## What you should do
Extract the listing below in full, unchanged.

## Dataset extract

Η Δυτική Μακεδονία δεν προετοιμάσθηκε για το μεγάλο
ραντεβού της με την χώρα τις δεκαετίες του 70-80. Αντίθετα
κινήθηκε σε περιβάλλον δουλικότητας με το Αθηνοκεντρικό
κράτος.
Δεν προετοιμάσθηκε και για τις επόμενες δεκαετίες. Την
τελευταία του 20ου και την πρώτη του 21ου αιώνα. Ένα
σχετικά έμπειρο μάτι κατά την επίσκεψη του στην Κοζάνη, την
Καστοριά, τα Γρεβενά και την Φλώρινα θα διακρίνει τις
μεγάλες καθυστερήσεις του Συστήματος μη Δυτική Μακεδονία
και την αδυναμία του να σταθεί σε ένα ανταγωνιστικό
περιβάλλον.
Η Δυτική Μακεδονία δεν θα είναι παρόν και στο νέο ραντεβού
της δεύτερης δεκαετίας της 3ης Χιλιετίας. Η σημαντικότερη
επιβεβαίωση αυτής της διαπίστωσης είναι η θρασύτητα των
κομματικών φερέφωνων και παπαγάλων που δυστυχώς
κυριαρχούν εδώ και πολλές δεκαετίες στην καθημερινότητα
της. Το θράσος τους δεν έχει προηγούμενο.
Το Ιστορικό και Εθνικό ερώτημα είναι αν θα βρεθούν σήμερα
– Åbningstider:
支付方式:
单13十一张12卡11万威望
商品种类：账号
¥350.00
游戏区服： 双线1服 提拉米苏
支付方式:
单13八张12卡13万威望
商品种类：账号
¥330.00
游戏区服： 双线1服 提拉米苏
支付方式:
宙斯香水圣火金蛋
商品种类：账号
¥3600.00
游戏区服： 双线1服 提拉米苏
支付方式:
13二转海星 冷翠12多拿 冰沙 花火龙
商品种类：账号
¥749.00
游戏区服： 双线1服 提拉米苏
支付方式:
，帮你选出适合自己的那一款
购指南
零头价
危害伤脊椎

## Written answer
Η Δυτική Μακεδονία δεν προετοιμάσθηκε για το μεγάλο
ραντεβού της με την χώρα τις δεκαετίες του 70-80. Αντίθετα
κινήθηκε σε περιβάλλον δουλικότητας με το Αθηνοκεντρικό
κράτος.
Δεν προετοιμάσθηκε και για τις επόμενες δεκαετίες. Την
τελευταία του 20ου και την πρώτη του 21ου αιώνα. Ένα
σχετικά έμπειρο μάτι κατά την επίσκεψη του στην Κοζάνη, την
Καστοριά, τα Γρεβενά και την Φλώρινα θα διακρίνει τις
μεγάλες καθυστερήσεις του Συστήματος μη Δυτική Μακεδονία
και την αδυναμία του να σταθεί σε ένα ανταγωνιστικό
περιβάλλον.
Η Δυτική Μακεδονία δεν θα είναι παρόν και στο νέο ραντεβού
της δεύτερης δεκαετίας της 3ης Χιλιετίας. Η σημαντικότερη
επιβεβαίωση αυτής της διαπίστωσης είναι η θρασύτητα των
κομματικών φερέφωνων και παπαγάλων που δυστυχώς
κυριαρχούν εδώ και πολλές δεκαετίες στην καθημερινότητα
της. Το θράσος τους δεν έχει προηγούμενο.
Το Ιστορικό και Εθνικό ερώτημα είναι αν θα βρεθούν σήμερα
– Åbningstider:
支付方式:
单13十一张12卡11万威望
商品种类：账号
¥350.00
游戏区服： 双线1服 提拉米苏
支付方式:
单13八张12卡13万威望
商品种类：账号
¥330.00
游戏区服： 双线1服 提拉米苏
支付方式:
宙斯香水圣火金蛋
商品种类：账号
¥3600.00
游戏区服： 双线1服 提拉米苏
支付方式:
13二转海星 冷翠12多拿 冰沙 花火龙
商品种类：账号
¥749.00
游戏区服： 双线1服 提拉米苏
支付方式:
，帮你选出适合自己的那一款
购指南
零头价
危害伤脊椎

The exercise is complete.